I knock. I knock again. And again. I'd rather this person answer the door so she can get her meds and I can get paid for this visit. I knock yet again.
The door opens following a short period of undecipherable noise from inside. The room smells of stale cigarette smoke. I put my bag down on the table in what seems to be the cleanest spot. The young woman who sleepily opened the door says, "She'll be right there." I put my paperwork down on the table and I notice that it sticks to the wood. Hmmm.
There is yelling from the bedroom around the corner. "Why do these nurses come so early? I'm so tired!" I note that it's almost 9am and I should have been here at least 30 minutes ago.
"Is she OK? I ask. "I thought her regular nurse usually comes at 8."
"Oh, she just likes to complain." The young woman goes back up the stairs and I'm left to wait. A few minutes go by, and there is rustling and complaining from the other room as I ruminate on the other visits I still need to make.
"I'm coming, I'm coming," she yells, and enters the room in a bustle.
She smells of urine and maybe a hint of sweat and feces.

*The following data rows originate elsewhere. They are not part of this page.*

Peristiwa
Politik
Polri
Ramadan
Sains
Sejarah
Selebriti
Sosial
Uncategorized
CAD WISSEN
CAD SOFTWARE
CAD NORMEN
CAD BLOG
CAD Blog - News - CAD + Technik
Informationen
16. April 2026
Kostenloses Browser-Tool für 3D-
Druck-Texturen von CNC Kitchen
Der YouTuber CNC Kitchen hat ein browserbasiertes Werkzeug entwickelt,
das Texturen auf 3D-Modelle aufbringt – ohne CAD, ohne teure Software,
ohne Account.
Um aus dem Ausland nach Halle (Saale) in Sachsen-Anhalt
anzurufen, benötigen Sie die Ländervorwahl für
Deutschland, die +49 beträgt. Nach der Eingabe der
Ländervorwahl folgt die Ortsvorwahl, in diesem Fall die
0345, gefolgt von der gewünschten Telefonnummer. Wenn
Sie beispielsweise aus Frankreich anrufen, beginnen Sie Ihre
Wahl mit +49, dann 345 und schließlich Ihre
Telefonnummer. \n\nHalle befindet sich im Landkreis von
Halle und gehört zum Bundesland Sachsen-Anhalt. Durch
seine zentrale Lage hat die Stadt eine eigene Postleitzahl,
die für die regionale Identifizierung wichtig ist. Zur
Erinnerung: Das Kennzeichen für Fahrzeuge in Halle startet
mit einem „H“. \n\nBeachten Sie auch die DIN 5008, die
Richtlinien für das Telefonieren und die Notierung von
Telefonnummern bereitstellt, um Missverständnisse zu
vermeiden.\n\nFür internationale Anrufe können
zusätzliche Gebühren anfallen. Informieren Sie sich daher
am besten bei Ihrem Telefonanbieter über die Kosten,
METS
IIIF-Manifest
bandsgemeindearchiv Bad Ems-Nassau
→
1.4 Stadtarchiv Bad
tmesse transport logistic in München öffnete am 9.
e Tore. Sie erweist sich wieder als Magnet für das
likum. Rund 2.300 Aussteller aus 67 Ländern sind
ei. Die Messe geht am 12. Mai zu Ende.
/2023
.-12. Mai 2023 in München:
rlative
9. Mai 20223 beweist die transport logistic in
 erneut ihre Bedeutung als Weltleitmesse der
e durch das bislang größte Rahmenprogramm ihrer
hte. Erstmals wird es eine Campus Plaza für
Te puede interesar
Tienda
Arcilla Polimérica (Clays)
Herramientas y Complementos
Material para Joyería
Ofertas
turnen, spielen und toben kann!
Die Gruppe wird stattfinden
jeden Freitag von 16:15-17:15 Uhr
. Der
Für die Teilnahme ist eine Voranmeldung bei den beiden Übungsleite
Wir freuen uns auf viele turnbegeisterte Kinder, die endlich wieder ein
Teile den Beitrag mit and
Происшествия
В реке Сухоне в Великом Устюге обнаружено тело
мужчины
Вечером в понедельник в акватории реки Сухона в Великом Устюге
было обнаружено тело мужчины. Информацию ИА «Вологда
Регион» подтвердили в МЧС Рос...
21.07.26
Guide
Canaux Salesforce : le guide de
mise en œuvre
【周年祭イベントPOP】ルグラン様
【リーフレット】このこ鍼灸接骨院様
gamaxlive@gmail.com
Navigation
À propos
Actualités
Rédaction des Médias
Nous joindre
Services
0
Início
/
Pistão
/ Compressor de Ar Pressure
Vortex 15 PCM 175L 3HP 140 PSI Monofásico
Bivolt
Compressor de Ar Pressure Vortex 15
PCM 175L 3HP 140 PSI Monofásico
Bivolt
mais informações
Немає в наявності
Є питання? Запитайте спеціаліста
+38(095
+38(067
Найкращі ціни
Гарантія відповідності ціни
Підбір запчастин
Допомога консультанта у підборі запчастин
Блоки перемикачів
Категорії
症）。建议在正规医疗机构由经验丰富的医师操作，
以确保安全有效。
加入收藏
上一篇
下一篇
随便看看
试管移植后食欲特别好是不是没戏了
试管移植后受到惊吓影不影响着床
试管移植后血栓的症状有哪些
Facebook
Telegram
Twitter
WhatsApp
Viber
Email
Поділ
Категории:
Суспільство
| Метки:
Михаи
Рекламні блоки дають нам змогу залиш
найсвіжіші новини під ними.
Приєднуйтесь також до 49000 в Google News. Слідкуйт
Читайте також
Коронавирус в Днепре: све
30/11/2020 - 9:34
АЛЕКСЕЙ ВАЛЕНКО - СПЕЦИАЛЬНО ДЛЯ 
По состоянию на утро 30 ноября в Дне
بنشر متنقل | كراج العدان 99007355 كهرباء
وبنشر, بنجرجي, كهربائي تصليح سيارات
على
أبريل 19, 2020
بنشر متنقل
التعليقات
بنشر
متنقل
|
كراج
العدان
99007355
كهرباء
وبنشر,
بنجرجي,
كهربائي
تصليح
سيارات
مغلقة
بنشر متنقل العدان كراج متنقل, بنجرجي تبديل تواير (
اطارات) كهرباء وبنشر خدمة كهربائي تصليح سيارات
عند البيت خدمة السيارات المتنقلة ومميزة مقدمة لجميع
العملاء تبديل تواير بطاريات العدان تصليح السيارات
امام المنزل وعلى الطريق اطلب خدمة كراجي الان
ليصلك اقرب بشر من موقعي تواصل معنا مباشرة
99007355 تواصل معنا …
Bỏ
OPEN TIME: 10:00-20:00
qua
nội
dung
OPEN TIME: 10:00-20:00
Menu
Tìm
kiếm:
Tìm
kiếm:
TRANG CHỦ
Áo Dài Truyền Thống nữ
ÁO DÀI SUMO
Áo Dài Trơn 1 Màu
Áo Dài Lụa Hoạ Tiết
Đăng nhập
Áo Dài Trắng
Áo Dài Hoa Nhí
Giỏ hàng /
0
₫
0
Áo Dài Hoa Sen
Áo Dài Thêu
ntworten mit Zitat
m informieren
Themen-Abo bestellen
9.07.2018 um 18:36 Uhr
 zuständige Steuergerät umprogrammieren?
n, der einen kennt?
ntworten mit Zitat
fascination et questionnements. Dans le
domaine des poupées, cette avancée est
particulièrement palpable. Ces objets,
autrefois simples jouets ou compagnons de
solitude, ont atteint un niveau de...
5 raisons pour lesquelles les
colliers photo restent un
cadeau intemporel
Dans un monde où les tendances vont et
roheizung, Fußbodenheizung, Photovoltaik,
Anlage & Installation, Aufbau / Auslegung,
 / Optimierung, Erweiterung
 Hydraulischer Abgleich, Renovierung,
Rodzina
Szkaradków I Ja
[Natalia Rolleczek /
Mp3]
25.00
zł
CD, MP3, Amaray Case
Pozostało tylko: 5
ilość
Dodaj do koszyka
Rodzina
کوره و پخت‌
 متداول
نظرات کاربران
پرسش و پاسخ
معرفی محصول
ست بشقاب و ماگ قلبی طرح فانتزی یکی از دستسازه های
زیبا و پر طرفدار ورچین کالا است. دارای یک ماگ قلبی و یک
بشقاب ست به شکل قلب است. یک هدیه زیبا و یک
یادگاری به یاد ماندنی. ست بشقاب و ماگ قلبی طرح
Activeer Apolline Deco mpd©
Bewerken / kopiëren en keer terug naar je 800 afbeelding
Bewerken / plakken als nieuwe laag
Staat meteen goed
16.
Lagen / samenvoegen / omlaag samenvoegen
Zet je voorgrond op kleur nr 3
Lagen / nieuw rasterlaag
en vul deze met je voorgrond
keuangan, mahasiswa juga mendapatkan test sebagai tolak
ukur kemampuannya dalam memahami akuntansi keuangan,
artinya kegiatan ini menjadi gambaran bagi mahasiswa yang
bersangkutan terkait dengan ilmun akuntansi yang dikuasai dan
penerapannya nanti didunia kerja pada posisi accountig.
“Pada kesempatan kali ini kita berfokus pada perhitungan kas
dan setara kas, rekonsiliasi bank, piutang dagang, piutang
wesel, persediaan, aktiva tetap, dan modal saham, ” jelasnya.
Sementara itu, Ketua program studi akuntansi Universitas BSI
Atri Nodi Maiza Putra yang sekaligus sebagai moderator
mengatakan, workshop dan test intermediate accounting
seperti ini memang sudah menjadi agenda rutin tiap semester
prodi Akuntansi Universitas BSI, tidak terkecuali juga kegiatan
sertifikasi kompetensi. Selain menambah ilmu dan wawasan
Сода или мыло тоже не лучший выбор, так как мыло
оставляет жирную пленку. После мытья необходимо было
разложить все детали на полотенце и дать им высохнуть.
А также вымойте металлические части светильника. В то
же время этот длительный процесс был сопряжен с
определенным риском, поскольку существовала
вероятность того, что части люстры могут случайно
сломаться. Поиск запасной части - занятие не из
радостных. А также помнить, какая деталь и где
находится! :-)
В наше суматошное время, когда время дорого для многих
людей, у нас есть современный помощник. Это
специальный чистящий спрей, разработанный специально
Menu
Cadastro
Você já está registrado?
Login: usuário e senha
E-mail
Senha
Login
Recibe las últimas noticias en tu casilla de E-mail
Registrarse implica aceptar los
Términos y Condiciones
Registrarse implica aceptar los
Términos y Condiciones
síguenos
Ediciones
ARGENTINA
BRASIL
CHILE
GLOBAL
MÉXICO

I greet her warmly in both English and Spanish.
"Buenos dias, hello, how are you?" I smile. "Where's your med box and the paperwork?"
She opens a cabinet and produces the box and the all-important folder which any nurse who comes to the home can use to guide him or her as to what to accomplish during the visit. I have a secret piece of paper with the combination to her med box. She can't be trusted with her meds---like so many of our patients---so a locked box is kept in the home.
"Thanks." She smiles wanly and sticks her finger out so I can check her blood sugar with the glucometer on the table.
The machine beeps. "105. Muy bien," I say as I hand her some gauze to staunch the blood from her finger that I just pricked.
The visit is inconsequential as visits go. I am one more face, one more nurse who has come to check her sugar and blood pressure, administer her meds, and then be on my way. The fact that I speak Spanish seems not to impress her. She answers in English no matter what language I use. How tiring it must be to have a virtual stranger in her home each morning. What an imposition when one wishes only to sleep one's depression away. Her blank stare and flat affect belie her underlying mental illness, and I feel compassion for her even as I reel from the smell of urine that surrounds her. I wonder when the home health aide will visit her next, or if her family will make sure she bathes.
Not being a case manager has its rewards, and having relinquished the management of the intricacies of more than eighty people's lives, this momentary glimpse into a life on the edge of chaos reminds me why I so recently quit my full-time job. In my current position---covering for absent nurses and stopping in on patients who need a visit---there is no management, no follow-through. It is simply a visit and nothing more. It is a fleeting clinical glimpse, a hello and a goodbye, and I move on to the next.